Der beste Spielplatz ist das Labor

Porträt. Die Werkstoffwissenschaftlerin Maria Cecilia Poletti verbessert Metalle in Flugzeugturbinen: durch zwei- und dreidimensionale Gefügeanalysen.

Metalle sind fast überall in unserem Leben, sagt Maria Cecilia Poletti. Die gebürtige Argentinierin kam vor 14 Jahren für ihre Diplomarbeit nach Österreich und hat sich an der TU Wien quasi in das Rasterelektronenmikroskop und die metallischen Werkstoffe „verliebt“. So vieles basiert auf metallischen Stoffen: Fahrrad, Auto, Flugzeug, Bahn. Wer Implantate im Körper trägt, ist sogar beim Zu-Fuß-Gehen auf Metall angewiesen. „Überall, wo etwas hohe Temperaturen aushalten muss, gibt es Metalle und auch dort, wo man elektrische Leitfähigkeiten braucht“, sagt Poletti.

Die Leidenschaft für Werkstoffkunde ist im Gespräch mit Poletti unübersehbar. Sogar privat spricht sie viel über technische Wissenschaften: Ihr Lebensgefährte, ebenfalls Argentinier, ist Uni-Assistent im Maschinenbau der TU Graz.

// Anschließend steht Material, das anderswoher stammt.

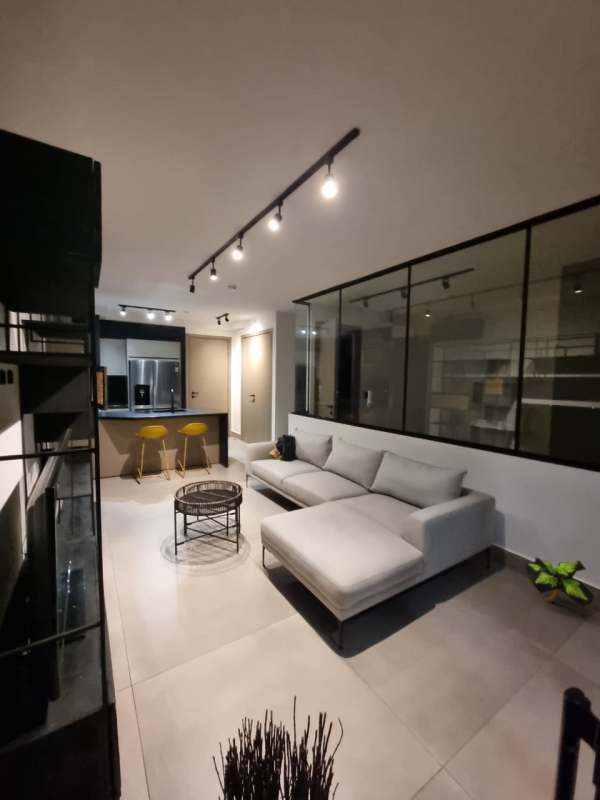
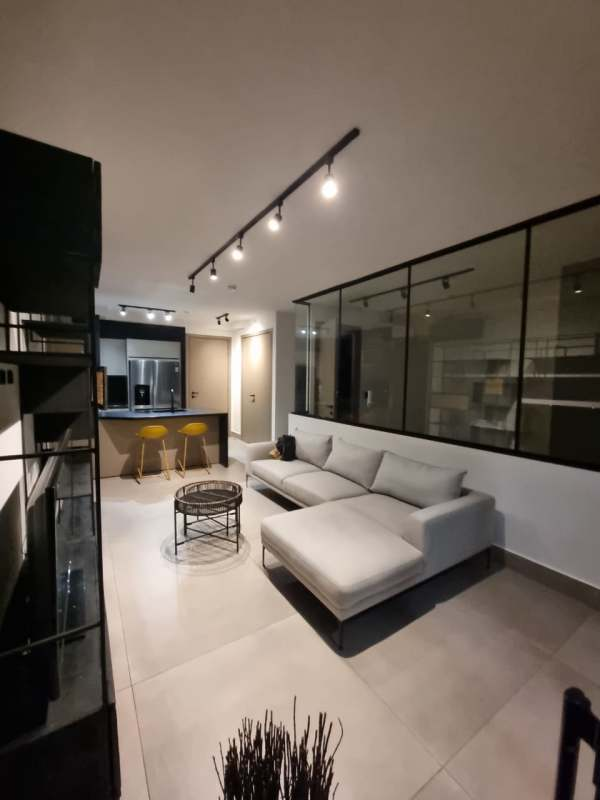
- decorative plant [524,556,595,608]
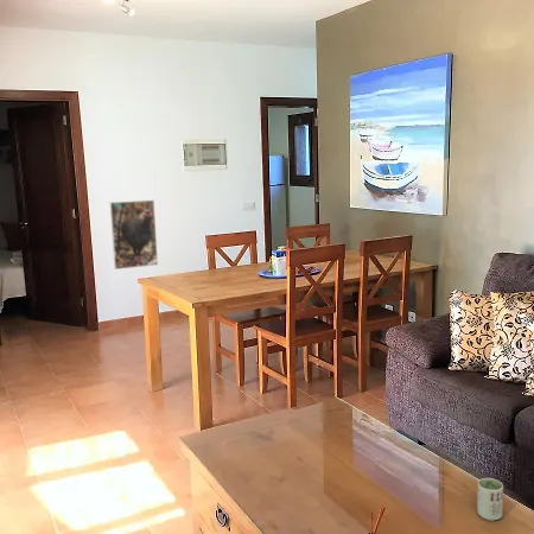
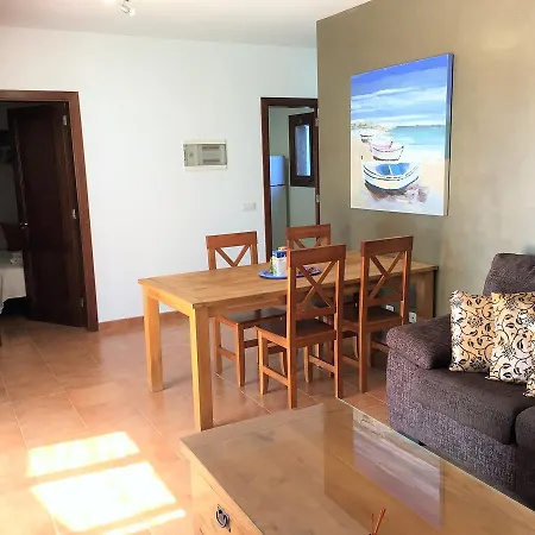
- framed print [109,199,159,271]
- cup [476,477,504,522]
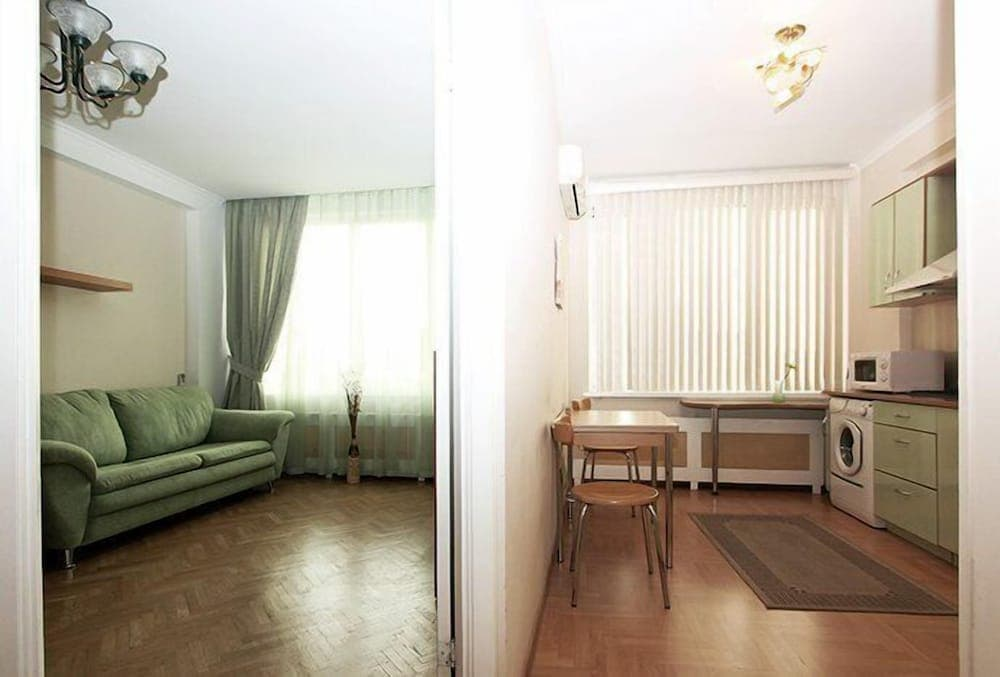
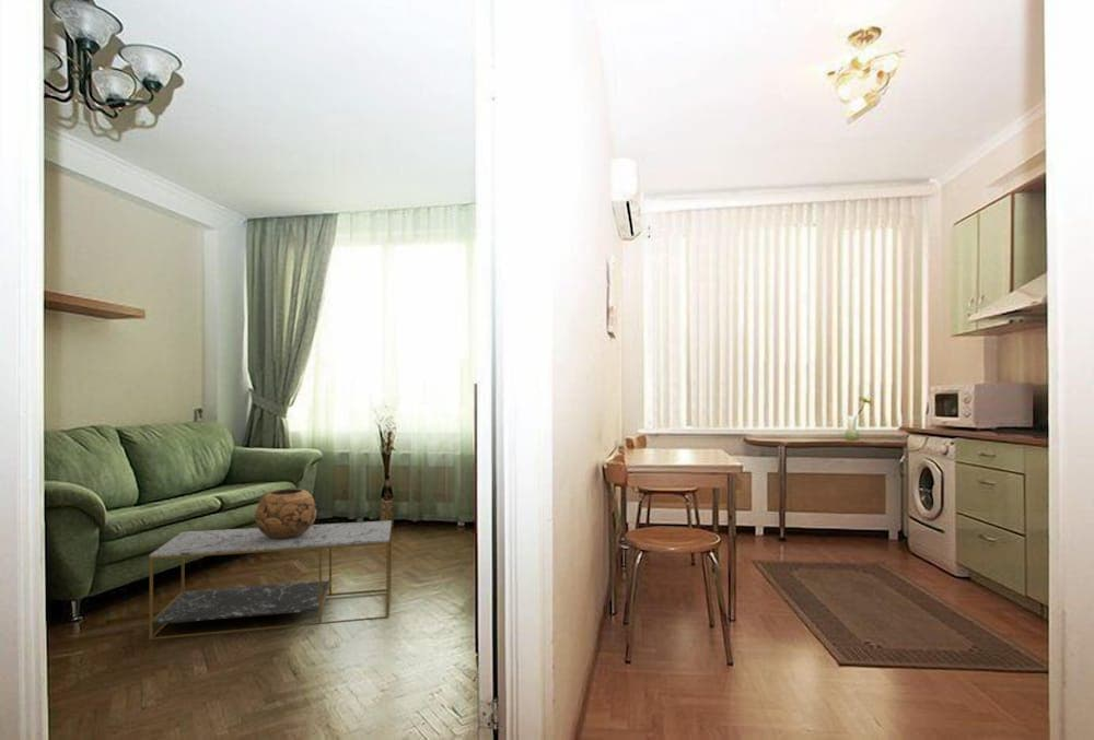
+ decorative bowl [254,488,317,539]
+ coffee table [149,519,393,641]
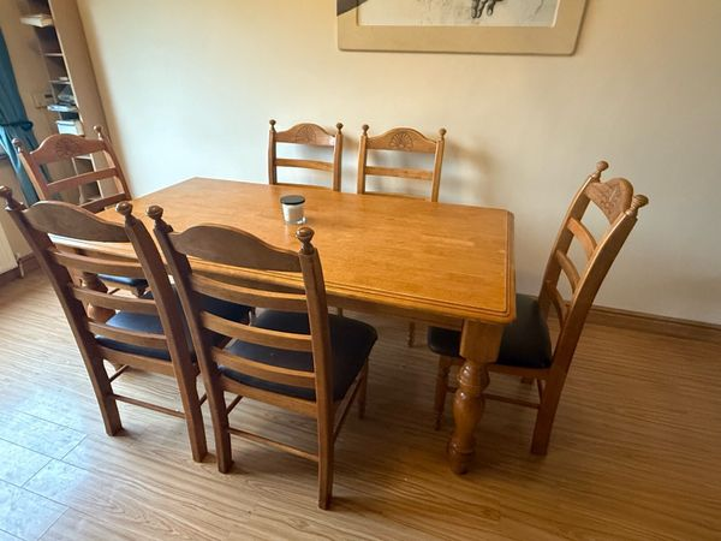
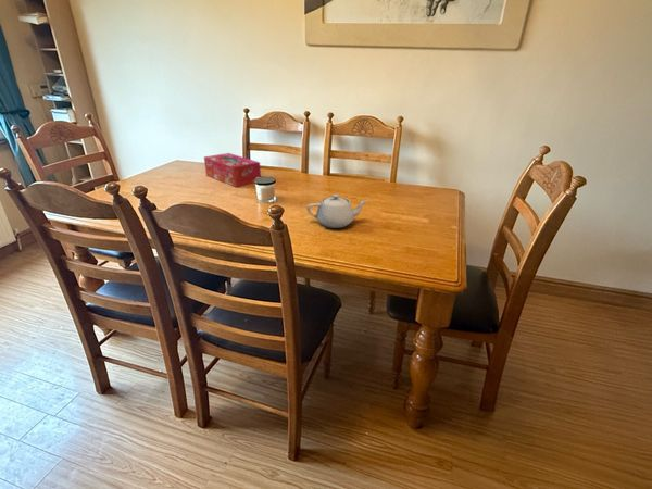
+ teapot [305,193,368,229]
+ tissue box [203,152,262,188]
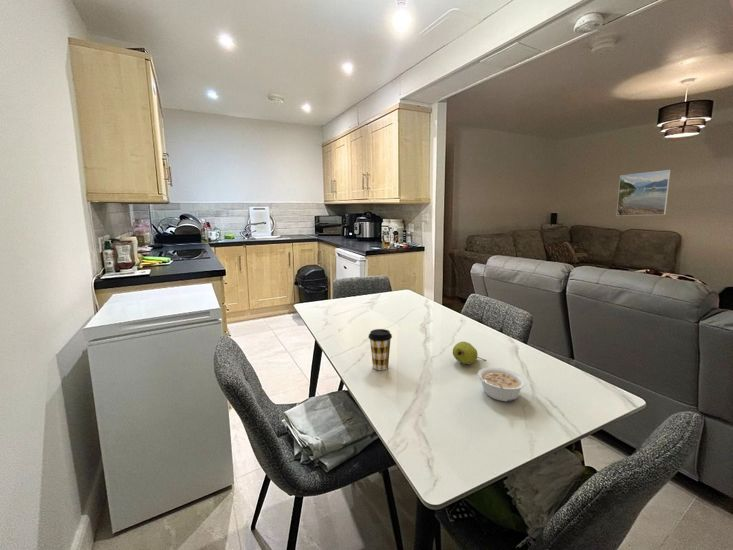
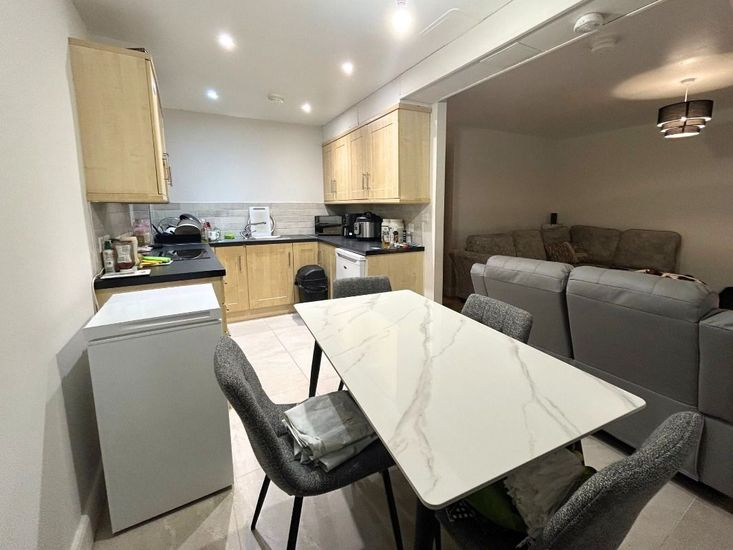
- legume [477,367,527,402]
- coffee cup [367,328,393,371]
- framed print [616,169,671,217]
- fruit [452,341,488,365]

Nach der Zeit an der TU Wien zog Poletti 2011 in die Steiermark – wegen einer „Laufbahnstelle“ für Werkstofftechnik an der TU Graz, wo sie heute Assoziierte Professorin ist.

„Hier kann ich machen, was ich will“

Schon als Kind hatte Poletti Spaß an der Wissenschaft: „Mein Vater in Neuquén, Patagonien, hat in einem chemischen Labor gearbeitet und mich oft mitgenommen, dass ich dort spielen konnte. Bis heute ist das Labor mein Lieblingsspielplatz. Hier kann ich alles machen, was ich will.“

Technische Wissenschaften können jedem Spaß machen, egal, ob Mann oder Frau, sagt Poletti. In Neuquén gab es in den 1990ern jedenfalls gleich viele Frauen wie Männer im Studium der Verfahrenstechnik.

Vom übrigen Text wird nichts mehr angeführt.